ARTICLE:

* * *

A bog-standard horror film, but elevated by good old-fashioned physical effects that boggle the mind with their vividness and remind the viewer that a low budget means you have to be that much more creative to realise the crazy apeshit stories you've scribbled on a damp beermat?

Or a satire so deft that you don't even realise it is a satire half of the time, even when all the actors seem to be mechanics and bus drivers, and even when the chief alien drinks a tureen of human vomit and delightedly licks his lips, declaring "Ooh, I got a crunchy bit!"

Or both, if you like. Nobody's forcing ultimatums on anyone.

Oh, and first things last, I just had a possibly hallucinated suspicion that somebody's already put a thread like this on Barbelith. If so, I apologise in advance and refer all posters thereto. Eye thank yew.
 
 
rakehell
22:44 / 23.12.03
One thing I love is that Peter Jackson has said in interviews that he has one more splatter/gore film left in him and that this time he'll probably get a budget to do it right. I think the idea of a studio giving Jackson heaps of money and getting "Meat the Feebles" in return is ace!

Bad Taste is weird for me because it is such a cult film. I don't know if it made it to England or the US in the early days, but it was all over Australia and most people I knew had seen it. People would quote it, kids named Derek had reason to be proud. It's still pretty strange to watch LotR and think that Jackson directed both films.

Interestingly enough there's apparently a version out there with American voices overdubbed. I can't even imagine what this would sound like.

* * *

RECORDS FOR THIS TASK:
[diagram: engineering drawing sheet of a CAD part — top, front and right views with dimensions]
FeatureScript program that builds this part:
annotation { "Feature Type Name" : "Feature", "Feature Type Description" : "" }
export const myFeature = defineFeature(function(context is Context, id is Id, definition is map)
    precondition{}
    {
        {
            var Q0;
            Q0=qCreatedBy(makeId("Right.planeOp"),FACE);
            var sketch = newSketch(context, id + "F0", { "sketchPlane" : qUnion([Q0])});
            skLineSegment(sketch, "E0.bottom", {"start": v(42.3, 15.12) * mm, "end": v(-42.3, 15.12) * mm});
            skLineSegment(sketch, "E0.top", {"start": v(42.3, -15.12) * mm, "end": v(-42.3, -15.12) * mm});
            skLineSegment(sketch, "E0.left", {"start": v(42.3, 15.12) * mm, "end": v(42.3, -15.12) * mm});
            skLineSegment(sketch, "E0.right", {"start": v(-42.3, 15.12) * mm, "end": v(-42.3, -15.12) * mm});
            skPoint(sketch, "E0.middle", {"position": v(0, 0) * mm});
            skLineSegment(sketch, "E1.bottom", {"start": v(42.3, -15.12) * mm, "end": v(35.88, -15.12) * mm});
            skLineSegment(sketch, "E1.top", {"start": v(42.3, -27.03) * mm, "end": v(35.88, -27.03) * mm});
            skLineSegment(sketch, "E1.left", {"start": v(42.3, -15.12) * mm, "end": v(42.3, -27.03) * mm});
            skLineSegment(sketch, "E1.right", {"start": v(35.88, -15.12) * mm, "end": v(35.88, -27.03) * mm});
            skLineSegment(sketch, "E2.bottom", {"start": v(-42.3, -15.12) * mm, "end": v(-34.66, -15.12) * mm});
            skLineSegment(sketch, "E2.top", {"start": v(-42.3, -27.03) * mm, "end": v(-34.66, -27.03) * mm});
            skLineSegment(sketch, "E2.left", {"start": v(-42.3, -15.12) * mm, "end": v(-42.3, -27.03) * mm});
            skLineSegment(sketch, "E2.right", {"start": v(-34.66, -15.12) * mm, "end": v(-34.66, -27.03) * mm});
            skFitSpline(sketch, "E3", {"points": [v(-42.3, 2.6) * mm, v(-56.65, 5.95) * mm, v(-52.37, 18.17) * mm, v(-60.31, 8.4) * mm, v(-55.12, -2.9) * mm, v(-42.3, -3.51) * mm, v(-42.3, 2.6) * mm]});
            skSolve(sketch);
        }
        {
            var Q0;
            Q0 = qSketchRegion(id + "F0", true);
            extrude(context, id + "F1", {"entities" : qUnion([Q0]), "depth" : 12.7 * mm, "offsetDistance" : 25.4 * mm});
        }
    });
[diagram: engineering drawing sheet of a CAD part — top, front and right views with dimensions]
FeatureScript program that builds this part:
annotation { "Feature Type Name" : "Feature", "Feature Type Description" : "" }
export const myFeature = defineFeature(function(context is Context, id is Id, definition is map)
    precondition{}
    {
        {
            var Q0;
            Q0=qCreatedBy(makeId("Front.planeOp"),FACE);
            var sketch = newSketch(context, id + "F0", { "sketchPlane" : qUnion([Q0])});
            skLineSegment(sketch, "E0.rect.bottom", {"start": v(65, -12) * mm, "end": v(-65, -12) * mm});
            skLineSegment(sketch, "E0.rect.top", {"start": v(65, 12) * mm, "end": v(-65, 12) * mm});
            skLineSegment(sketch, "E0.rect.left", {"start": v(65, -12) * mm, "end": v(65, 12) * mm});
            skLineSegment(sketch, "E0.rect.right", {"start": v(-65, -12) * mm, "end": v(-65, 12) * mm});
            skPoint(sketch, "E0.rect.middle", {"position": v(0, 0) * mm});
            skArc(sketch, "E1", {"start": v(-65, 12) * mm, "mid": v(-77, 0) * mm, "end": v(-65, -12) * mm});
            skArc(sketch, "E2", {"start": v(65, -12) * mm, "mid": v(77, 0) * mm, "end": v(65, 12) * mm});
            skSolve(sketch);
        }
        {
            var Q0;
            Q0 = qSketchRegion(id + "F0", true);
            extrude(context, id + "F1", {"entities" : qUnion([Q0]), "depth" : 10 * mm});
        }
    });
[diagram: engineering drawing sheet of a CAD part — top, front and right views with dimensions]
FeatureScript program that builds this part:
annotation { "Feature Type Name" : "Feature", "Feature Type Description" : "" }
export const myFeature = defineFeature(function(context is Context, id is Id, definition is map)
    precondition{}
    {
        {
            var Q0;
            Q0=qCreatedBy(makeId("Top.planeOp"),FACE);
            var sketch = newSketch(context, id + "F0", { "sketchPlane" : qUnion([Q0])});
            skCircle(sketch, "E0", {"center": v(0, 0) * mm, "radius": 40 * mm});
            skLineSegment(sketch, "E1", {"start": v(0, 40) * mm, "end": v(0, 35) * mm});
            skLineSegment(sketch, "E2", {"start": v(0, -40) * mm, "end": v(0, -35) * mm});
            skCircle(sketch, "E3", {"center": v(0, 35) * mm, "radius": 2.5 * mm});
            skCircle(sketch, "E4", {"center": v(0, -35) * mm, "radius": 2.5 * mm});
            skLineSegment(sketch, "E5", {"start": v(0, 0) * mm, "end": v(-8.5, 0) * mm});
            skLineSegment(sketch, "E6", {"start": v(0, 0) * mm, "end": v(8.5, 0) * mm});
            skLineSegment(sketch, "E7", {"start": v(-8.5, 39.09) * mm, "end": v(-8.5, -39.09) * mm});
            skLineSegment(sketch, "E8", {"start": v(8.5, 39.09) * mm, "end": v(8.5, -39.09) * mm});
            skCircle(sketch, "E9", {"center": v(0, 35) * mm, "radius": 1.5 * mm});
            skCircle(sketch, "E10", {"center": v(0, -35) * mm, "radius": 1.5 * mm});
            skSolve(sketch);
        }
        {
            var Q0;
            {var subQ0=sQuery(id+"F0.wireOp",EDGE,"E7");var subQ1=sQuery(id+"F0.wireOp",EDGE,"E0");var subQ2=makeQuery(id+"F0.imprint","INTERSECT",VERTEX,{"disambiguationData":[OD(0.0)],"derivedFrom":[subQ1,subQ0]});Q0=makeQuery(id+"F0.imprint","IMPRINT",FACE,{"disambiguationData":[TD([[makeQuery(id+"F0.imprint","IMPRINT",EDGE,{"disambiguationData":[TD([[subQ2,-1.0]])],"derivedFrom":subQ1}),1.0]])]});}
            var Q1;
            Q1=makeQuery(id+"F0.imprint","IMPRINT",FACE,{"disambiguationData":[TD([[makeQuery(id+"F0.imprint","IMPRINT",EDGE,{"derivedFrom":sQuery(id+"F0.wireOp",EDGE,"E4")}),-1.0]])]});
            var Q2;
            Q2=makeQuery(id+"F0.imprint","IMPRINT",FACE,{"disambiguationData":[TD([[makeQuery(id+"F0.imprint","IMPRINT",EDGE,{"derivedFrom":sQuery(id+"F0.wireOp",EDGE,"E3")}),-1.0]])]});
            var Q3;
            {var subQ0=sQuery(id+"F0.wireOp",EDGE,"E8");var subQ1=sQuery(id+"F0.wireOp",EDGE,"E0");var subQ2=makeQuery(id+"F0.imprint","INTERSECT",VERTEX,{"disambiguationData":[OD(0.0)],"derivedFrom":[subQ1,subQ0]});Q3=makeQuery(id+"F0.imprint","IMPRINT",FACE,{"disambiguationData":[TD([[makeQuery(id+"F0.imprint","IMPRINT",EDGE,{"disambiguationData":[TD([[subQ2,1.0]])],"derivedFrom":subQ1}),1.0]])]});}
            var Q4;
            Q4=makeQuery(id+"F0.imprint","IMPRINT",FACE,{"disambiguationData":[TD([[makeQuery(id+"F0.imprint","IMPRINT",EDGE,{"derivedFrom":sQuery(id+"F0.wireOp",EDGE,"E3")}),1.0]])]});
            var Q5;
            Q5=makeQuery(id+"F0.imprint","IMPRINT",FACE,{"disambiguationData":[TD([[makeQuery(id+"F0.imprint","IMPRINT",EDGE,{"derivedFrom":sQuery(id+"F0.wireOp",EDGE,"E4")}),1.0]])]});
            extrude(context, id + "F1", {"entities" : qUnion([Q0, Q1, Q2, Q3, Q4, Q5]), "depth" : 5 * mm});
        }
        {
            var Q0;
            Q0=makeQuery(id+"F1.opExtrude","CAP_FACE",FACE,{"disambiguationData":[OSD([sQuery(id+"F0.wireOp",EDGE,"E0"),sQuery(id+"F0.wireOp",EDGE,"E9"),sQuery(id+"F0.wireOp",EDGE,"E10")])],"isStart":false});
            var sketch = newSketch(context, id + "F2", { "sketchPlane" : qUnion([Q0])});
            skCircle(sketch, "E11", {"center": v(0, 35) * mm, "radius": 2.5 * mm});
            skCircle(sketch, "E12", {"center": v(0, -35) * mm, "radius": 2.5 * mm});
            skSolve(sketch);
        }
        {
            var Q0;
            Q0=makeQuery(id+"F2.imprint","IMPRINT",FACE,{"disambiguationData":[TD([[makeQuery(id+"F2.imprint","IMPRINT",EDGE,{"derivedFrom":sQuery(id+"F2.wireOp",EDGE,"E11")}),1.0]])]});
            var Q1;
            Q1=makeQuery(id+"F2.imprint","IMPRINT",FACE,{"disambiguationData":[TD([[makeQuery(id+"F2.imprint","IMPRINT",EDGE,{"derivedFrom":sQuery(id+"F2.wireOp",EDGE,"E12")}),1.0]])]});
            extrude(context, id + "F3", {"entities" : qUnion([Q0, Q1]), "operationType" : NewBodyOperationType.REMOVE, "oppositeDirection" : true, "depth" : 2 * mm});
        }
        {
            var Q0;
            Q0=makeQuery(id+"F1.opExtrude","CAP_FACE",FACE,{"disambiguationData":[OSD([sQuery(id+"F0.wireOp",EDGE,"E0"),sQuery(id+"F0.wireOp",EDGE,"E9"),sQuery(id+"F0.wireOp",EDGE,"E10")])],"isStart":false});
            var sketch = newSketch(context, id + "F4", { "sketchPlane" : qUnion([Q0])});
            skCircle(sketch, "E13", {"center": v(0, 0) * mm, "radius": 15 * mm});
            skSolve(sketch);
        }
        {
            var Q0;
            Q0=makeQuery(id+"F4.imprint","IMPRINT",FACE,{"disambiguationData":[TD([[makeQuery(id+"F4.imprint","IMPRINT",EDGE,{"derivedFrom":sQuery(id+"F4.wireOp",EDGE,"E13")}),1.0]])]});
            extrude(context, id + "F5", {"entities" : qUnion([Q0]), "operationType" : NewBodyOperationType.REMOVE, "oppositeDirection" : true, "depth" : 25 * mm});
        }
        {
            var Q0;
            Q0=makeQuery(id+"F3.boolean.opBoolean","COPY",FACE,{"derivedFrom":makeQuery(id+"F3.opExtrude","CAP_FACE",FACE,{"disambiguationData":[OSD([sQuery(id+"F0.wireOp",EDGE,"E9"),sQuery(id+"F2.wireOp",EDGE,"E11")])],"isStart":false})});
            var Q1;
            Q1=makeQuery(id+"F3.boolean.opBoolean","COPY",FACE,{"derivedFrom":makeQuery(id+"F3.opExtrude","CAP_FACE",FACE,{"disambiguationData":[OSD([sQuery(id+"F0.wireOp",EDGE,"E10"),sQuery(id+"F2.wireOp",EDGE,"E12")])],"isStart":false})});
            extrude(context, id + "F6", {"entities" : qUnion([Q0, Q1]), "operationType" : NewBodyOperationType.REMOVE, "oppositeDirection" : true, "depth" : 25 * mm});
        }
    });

* * *

PROBLEMS TO SOLVE:
1. Pull out every line in the rows that contains the string "depth", matching its case exactly.
2. Write the next part of the forum thread about Bad Taste, picking up after its last post.
The forum thread about Bad Taste and the rows of CAD programs are unrelated material.

EXPECTED RESPONSES:
1.
            extrude(context, id + "F1", {"entities" : qUnion([Q0]), "depth" : 12.7 * mm, "offsetDistance" : 25.4 * mm});
            extrude(context, id + "F1", {"entities" : qUnion([Q0]), "depth" : 10 * mm});
            extrude(context, id + "F1", {"entities" : qUnion([Q0, Q1, Q2, Q3, Q4, Q5]), "depth" : 5 * mm});
            extrude(context, id + "F3", {"entities" : qUnion([Q0, Q1]), "operationType" : NewBodyOperationType.REMOVE, "oppositeDirection" : true, "depth" : 2 * mm});
            extrude(context, id + "F5", {"entities" : qUnion([Q0]), "operationType" : NewBodyOperationType.REMOVE, "oppositeDirection" : true, "depth" : 25 * mm});
            extrude(context, id + "F6", {"entities" : qUnion([Q0, Q1]), "operationType" : NewBodyOperationType.REMOVE, "oppositeDirection" : true, "depth" : 25 * mm});

2.
 
 
foot long subbacultcha
08:12 / 24.12.03
I have very fond memories of seeing Bad Taste for the first time. Around six years ago it was a bit of a legend in the halls I was staying at in uni, where only one bloke had seen it. He hyped this thing up so much that we were all obsessed with tracking it down. I completely forgot about it until a year later when my flat mate found a copy on VHS in the bargain bin at HMV Picadilly for 2.99.

Bloody hell I was blown away. It was clear that this was a DIY no budget effort but the genius of the thing was so exciting that I had to track down all his other movies. Then shortly afterwards I found out the dude was making LOTR.
 
 
Brigade du jour
09:40 / 24.12.03
"Interestingly enough there's apparently a version out there with American voices overdubbed. I can't even imagine what this would sound like."

Jesus, thank god I dodged that bullet. And I picked my VHS copy up about ten years ago from my then local shitty little video store. They had The Abyss special edition for £6 second hand as well, mind you. Hmm, not that shitty after all!

I can't agree about the improved visual effects angle though mate. I think the cheapness of the film is what gives it its ... charm? Well, the horror film equivalent of charm anyway. Texas Chainsaw Massacre was brilliant because it was shot in a fortnight with schoolkids in the countryside, so Tobe Hooper and co had to solve script challenges without resorting to computers and all the other shit we take for granted today.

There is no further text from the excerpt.